Dazu kann ich nichts sagen. Ich hab nicht mit LyX gearbeitet. Wenn 
ich aber von der LyX Homepage aus Rückschlüsse ziehen darf, dann 
bietet der LyX Editor eine gute Basis um in die Welt von LaTeX 
einzusteigen. Es kann durchaus möglich sein, dass man nie an die 
Grenzen von LyX kommt, nur dann wir das Ergebnis nicht um soviel 
besser sein, wie mit einem gut bedienten OOo. Einzig weil unter LyX 
eine LaTeX Distri ihre Arbeit tut wird es möglich sein ein paar 
Dinge, die Writer nicht kann, mit LyX zu machen. Richtig einsetzen 
kann man LyX aber nur wenn man auch bereit ist LaTeX zu lernen. Ich 
kann mir nämlich nicht vorstellen, dass LyX alle Erweiterungen 
einbinden kann. 

Ich rate Dir hier aber eher mal auf www.dante.de vorbeizuschauen. 

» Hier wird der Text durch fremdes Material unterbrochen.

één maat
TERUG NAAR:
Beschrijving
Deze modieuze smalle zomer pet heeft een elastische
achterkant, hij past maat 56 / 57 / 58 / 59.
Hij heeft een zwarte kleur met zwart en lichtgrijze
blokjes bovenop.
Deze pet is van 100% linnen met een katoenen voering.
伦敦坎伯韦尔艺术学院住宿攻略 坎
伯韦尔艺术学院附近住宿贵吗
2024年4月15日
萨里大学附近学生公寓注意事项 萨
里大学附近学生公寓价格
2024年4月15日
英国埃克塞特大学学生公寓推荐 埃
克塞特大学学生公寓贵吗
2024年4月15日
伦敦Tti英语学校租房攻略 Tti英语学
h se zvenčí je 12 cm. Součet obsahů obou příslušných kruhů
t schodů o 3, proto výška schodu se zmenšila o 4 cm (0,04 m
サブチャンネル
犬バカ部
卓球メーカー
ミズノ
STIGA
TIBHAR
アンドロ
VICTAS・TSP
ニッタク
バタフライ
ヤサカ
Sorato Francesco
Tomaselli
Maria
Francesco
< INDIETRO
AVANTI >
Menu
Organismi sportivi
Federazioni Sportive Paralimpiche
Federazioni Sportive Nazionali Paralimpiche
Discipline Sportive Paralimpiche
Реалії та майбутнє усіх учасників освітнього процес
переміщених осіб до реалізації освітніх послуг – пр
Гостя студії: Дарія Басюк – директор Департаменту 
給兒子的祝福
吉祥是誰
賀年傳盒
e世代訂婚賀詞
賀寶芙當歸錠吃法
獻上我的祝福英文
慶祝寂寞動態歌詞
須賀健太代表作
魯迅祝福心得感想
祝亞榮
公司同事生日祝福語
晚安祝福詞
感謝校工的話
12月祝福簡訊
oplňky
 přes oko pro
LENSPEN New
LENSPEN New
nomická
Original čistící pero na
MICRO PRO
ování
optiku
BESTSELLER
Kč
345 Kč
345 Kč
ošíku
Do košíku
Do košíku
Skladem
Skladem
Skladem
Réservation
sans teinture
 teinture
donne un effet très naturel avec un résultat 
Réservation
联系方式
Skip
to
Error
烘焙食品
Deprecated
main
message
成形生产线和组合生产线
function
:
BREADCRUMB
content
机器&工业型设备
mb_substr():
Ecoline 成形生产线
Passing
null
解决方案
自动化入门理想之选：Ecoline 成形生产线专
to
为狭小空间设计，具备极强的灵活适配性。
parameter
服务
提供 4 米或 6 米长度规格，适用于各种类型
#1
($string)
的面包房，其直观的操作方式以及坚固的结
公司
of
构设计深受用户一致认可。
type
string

Das ist die deutschsprachige Anwendervereinigung TeX e.V. Dort gibt 
es Mailinglisten etc. Leider hab ich auf die schnelle keine Seite 
gefunden die Hinweise drauf gibt ob es neben dem Sitz in Heidelberg 
regionale TeX Nutzergruppen gibt. Eine Mailingliste gibt es und 
auch ne FAQ. Ich denke, die Seite ist für Fragen rund um LyX 
geeigneter als diese Mailingliste hier. 

Auch auf Linuxtagen sind die Jungs von Dante ab und an vertreten. 
Ist immer nett sich mit Ihnen zu unterhalten.